- **GIVEN INFORMATION**
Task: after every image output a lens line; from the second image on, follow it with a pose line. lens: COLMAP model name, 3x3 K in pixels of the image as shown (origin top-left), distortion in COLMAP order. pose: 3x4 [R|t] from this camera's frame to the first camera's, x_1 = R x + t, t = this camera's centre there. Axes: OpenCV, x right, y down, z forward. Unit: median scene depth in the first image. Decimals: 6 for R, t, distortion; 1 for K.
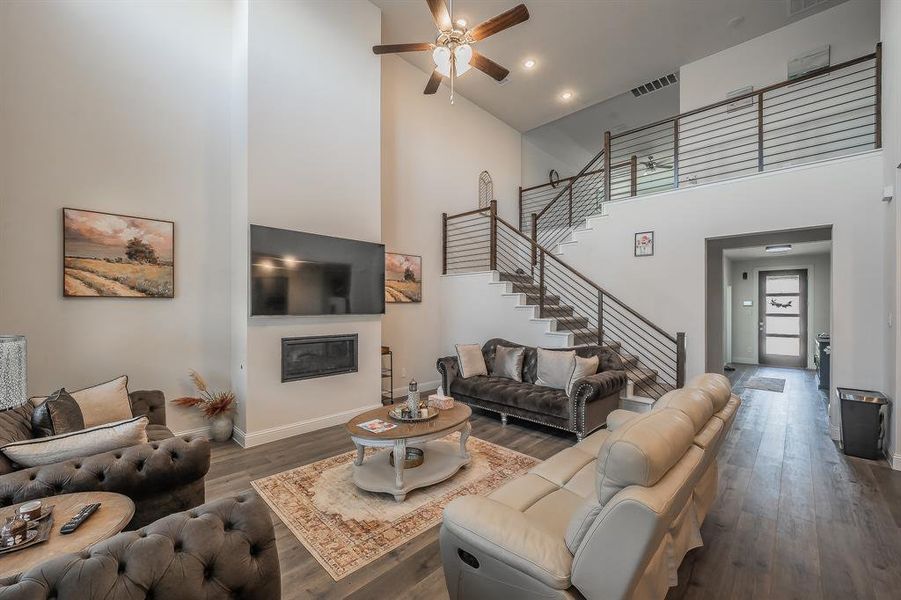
lens RADIAL K [[359.7, 0, 442.8], [0, 359.7, 306.8], [0, 0, 1]] dist [0.006632, -0.000093]
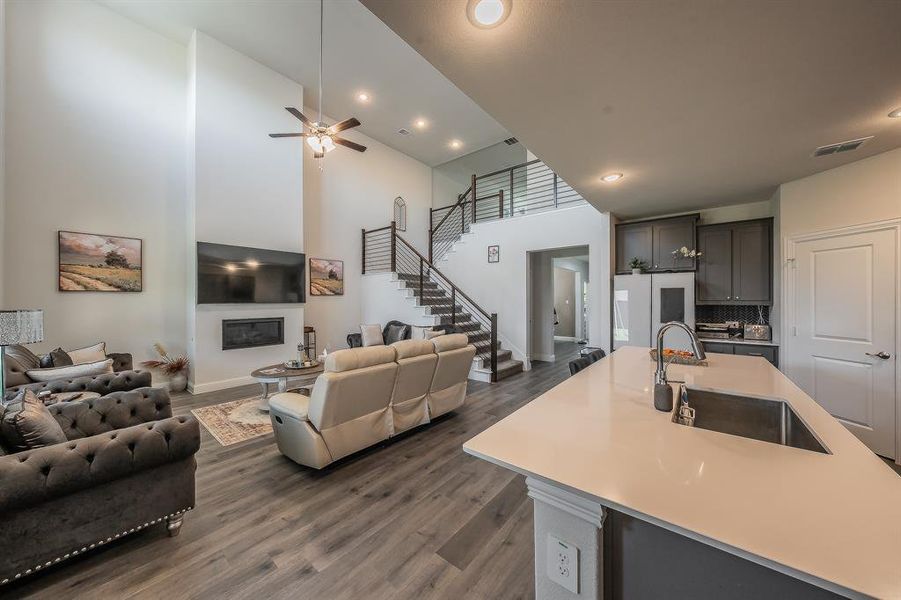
lens RADIAL K [[311.4, 0, 434.9], [0, 311.4, 299.4], [0, 0, 1]] dist [0.004534, 0.000062]
pose [[0.997403, -0.003673, 0.071927, 0.317328], [0.003772, 0.999992, -0.001244, 0.011517], [-0.071922, 0.001512, 0.997409, -0.314427]]
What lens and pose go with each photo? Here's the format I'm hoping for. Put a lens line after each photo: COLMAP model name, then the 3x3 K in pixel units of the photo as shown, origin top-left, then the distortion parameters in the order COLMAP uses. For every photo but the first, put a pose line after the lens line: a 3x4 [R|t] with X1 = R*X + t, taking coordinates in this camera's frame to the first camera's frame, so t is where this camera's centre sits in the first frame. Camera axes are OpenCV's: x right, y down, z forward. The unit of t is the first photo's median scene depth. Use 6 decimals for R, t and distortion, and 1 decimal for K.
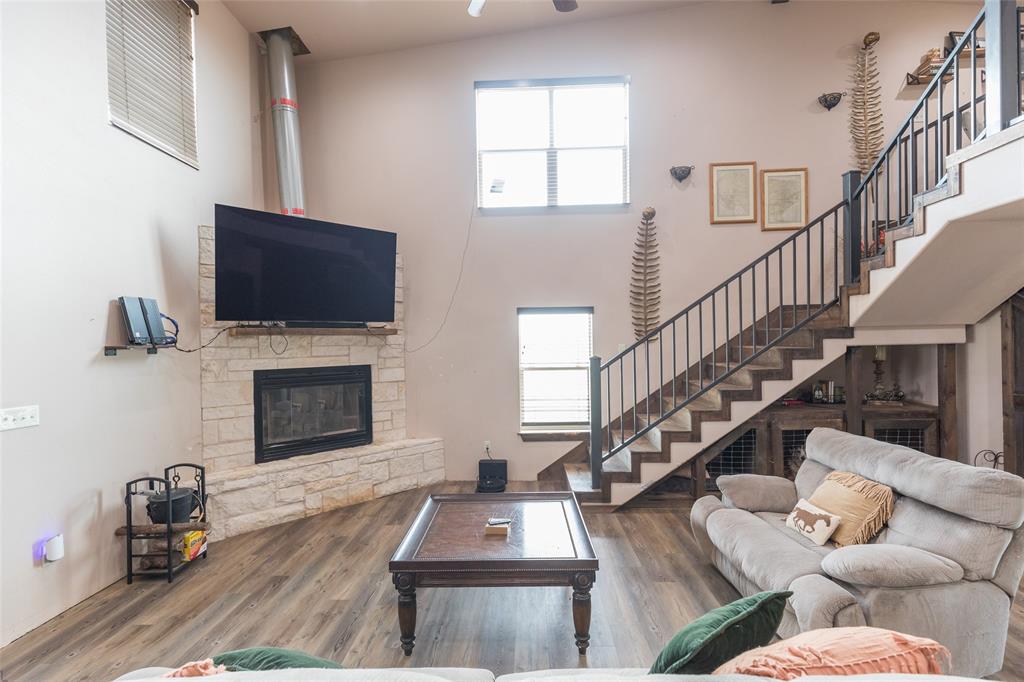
lens RADIAL K [[463.6, 0, 510.0], [0, 463.6, 345.7], [0, 0, 1]] dist [0.008172, 0.000884]
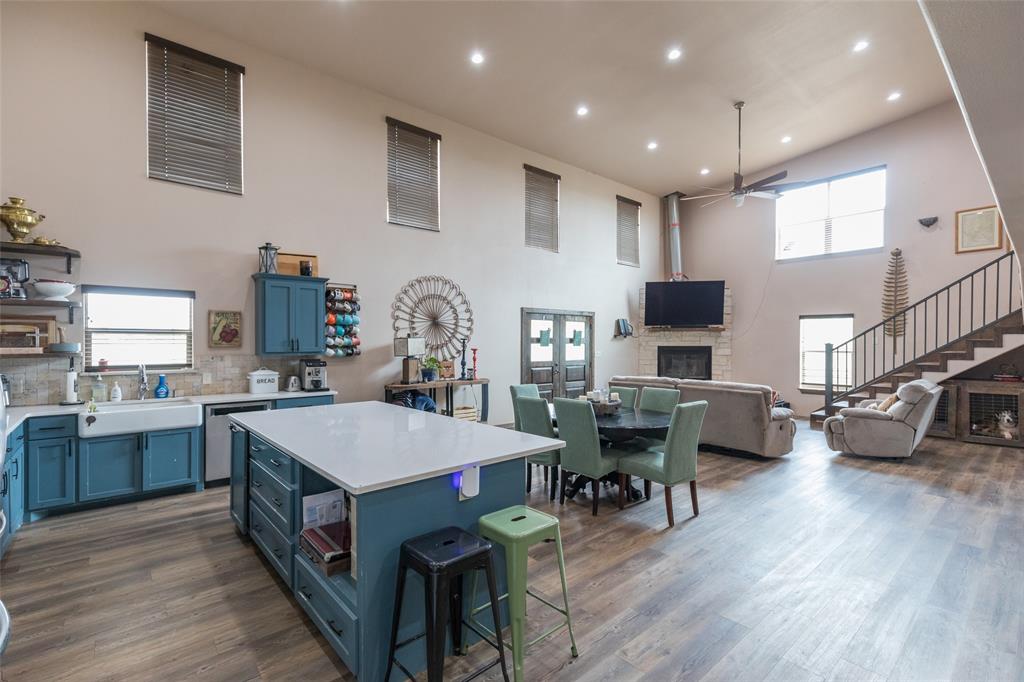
lens RADIAL K [[463.6, 0, 511.5], [0, 463.6, 343.9], [0, 0, 1]] dist [0.008172, 0.000884]
pose [[0.684996, 0.021219, -0.728238, 0.586369], [-0.016710, 0.999770, 0.013413, 0.019528], [0.728355, 0.002981, 0.685193, -1.033547]]
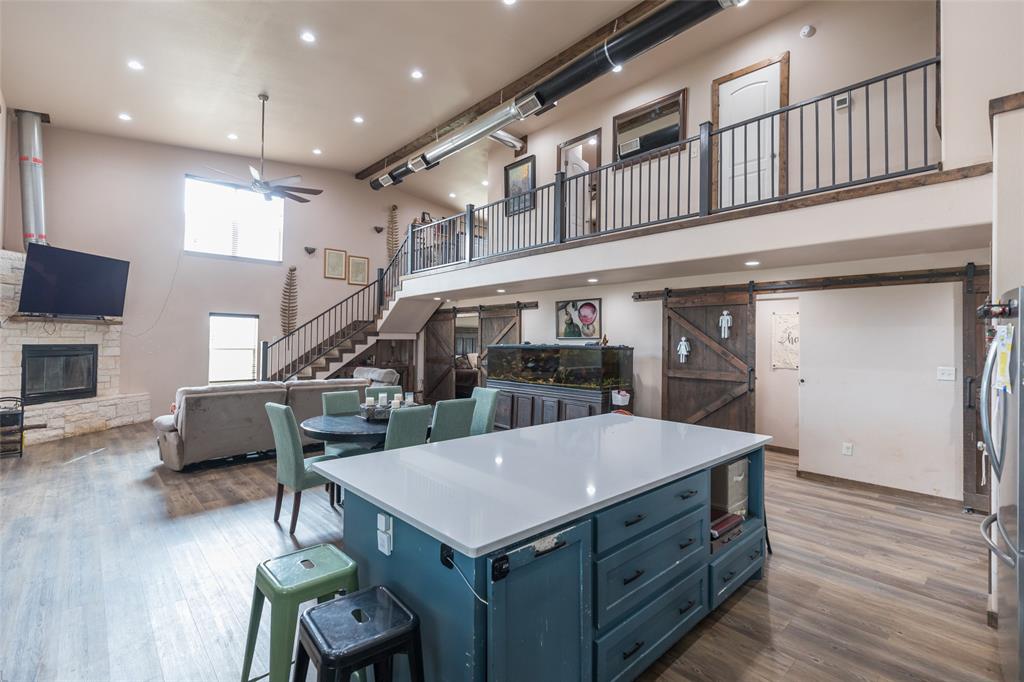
lens RADIAL K [[463.6, 0, 507.7], [0, 463.6, 332.8], [0, 0, 1]] dist [0.008172, 0.000884]
pose [[0.708787, 0.037315, 0.704435, -0.442965], [-0.019326, 0.999252, -0.033486, 0.030233], [-0.705158, 0.010120, 0.708978, -1.058047]]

- **EXERCISE BRIEF**
The line containing "What lens and" and every line after it, through the end of the material above, are to be printed exactly; no pictures belong in the output.

- **SOLUTION TO THIS EXERCISE**
What lens and pose go with each photo? Here's the format I'm hoping for. Put a lens line after each photo: COLMAP model name, then the 3x3 K in pixel units of the photo as shown, origin top-left, then the distortion parameters in the order COLMAP uses. For every photo but the first, put a pose line after the lens line: a 3x4 [R|t] with X1 = R*X + t, taking coordinates in this camera's frame to the first camera's frame, so t is where this camera's centre sits in the first frame. Camera axes are OpenCV's: x right, y down, z forward. The unit of t is the first photo's median scene depth. Use 6 decimals for R, t and distortion, and 1 decimal for K.
lens RADIAL K [[463.6, 0, 510.0], [0, 463.6, 345.7], [0, 0, 1]] dist [0.008172, 0.000884]
lens RADIAL K [[463.6, 0, 511.5], [0, 463.6, 343.9], [0, 0, 1]] dist [0.008172, 0.000884]
pose [[0.684996, 0.021219, -0.728238, 0.586369], [-0.016710, 0.999770, 0.013413, 0.019528], [0.728355, 0.002981, 0.685193, -1.033547]]
lens RADIAL K [[463.6, 0, 507.7], [0, 463.6, 332.8], [0, 0, 1]] dist [0.008172, 0.000884]
pose [[0.708787, 0.037315, 0.704435, -0.442965], [-0.019326, 0.999252, -0.033486, 0.030233], [-0.705158, 0.010120, 0.708978, -1.058047]]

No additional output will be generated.